The properties of clust’s clusters are independent of their size, that is, the number of genes contained in a given cluster. In contrast, the properties of clusters returned by the majority of the other methods display a significant dependency on cluster size (Additional file 2: Figures S4 and S5; Additional file 8: Table S6). None of the eight methods, including clust, behaves differently on datasets from different species (Additional file 2: Figures S6 and S7) or with different numbers of expressed genes (Additional file 2: Figures S8 and S9). Therefore, the number of genes or the species from which the data was produced is not a factor that affects clustering performance. However, the dispersion of clusters produced by all methods is dependent on the number conditions under consideration such that the more conditions being considered the worse the results of the clustering (Additional file 2: Figure S10). This is particularly problematic for cluster overlap (Additional file 2: Figure S11), where the clusters produced by all methods except clust become less distinct as the number of conditions increases.

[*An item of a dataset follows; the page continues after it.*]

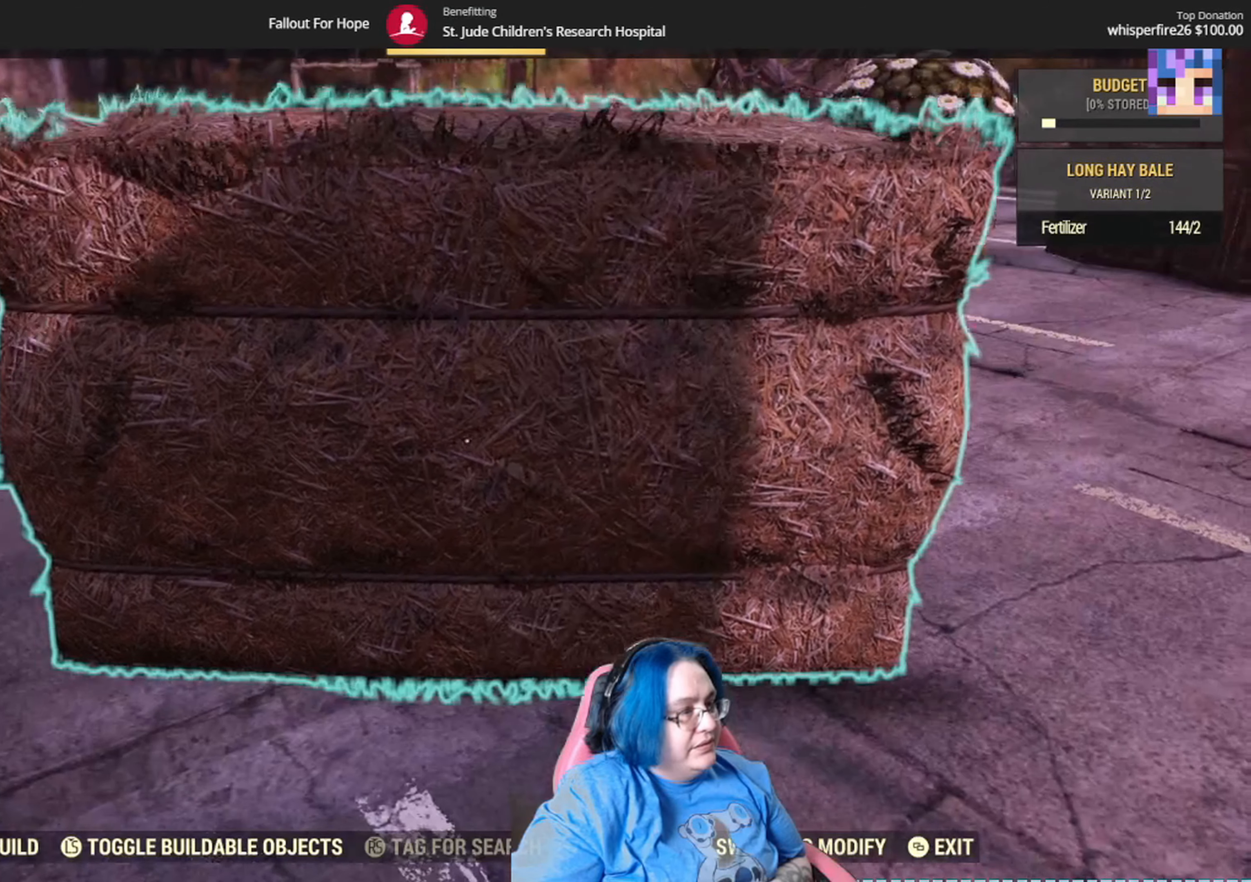
Gameplay with a controller (Xbox layout); each line is a JSON object with the inputs held at the frame after it. "events" lists button and stick changes between this image and that frame as [ms after this image, input, new state], when the widget could be followed in between. Not read: Y.
{"buttons": [], "left_stick": "center", "right_stick": "left", "events": [[66, "right_stick", "center"], [433, "right_stick", "left"]]}
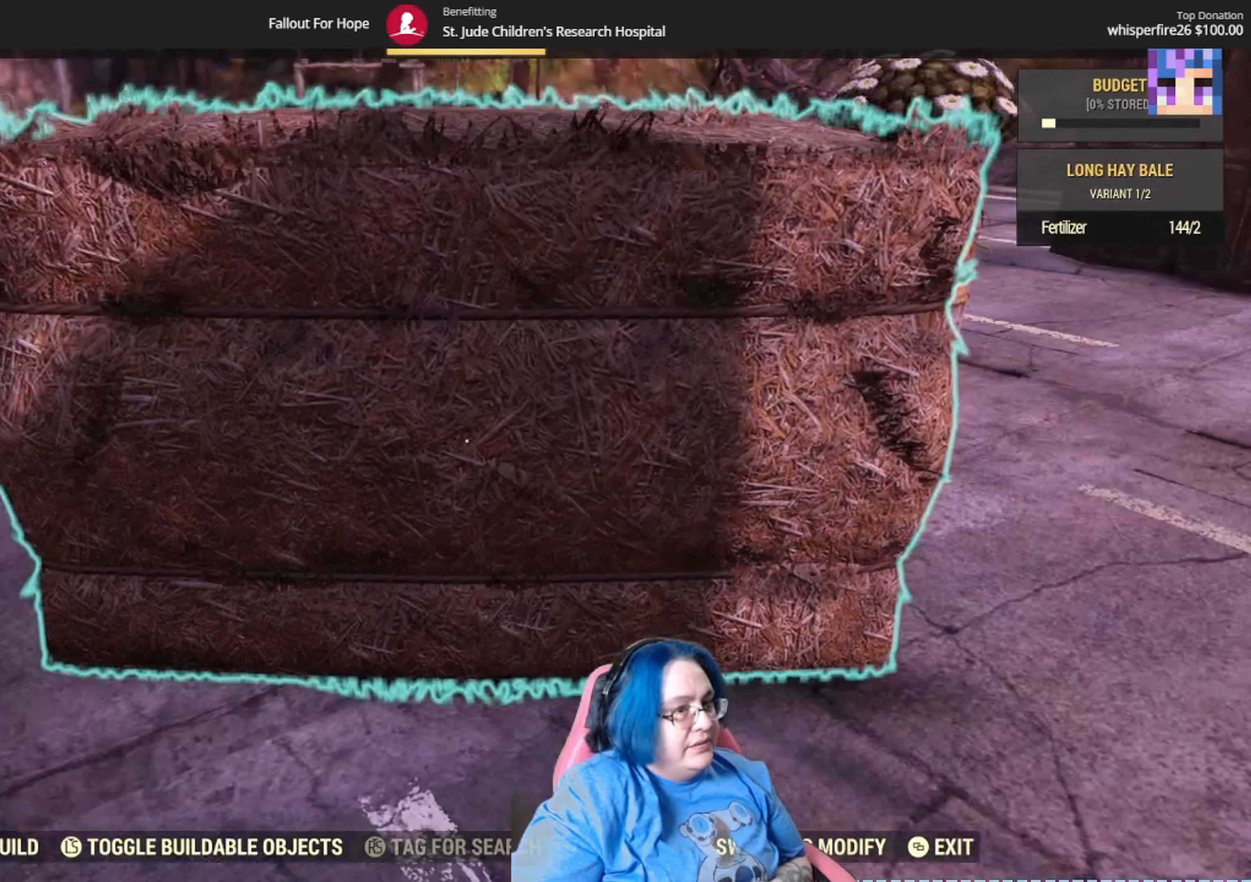
{"buttons": [], "left_stick": "center", "right_stick": "center", "events": [[334, "DPAD_RIGHT", "down"], [334, "right_stick", "center"], [467, "DPAD_RIGHT", "up"]]}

Clust outperforms other methods on seven different cluster validation indices

In order to provide an independent assessment of the performance of clust, the clusters produced by all of the 8 methods across all 100 datasets were assessed using seven additional cluster validation/separation indices. The indices comprise the Davies-Bouldin (DB) index [19], the Bayesian information criterion (BIC) [20], the silhouette index [21], the Calinski-Harabasz (CH) index [22], the Ball and Hall (BH) index [23], the Xu index [24], and the within-between (WB) index [25]. None of these seven validation indices are direct targets of optimization by clust. In contrast, some of the other tested clustering methods directly optimize some of these metrics (e.g., CC is designed to optimize the silhouette index [12]). To compare the methods on these metrics (whose scores differ in location shape and scale), a non-parametric rank-based comparison was performed. This revealed that clust significantly outperformed all of the other tested clustering methods (Fig. 3e; Additional file 9: Table S7). For example, clust shows significantly lower (better) rank scores than its closest competitor, CC, with a paired Wilcoxon test p value of 3.0 × 10−15.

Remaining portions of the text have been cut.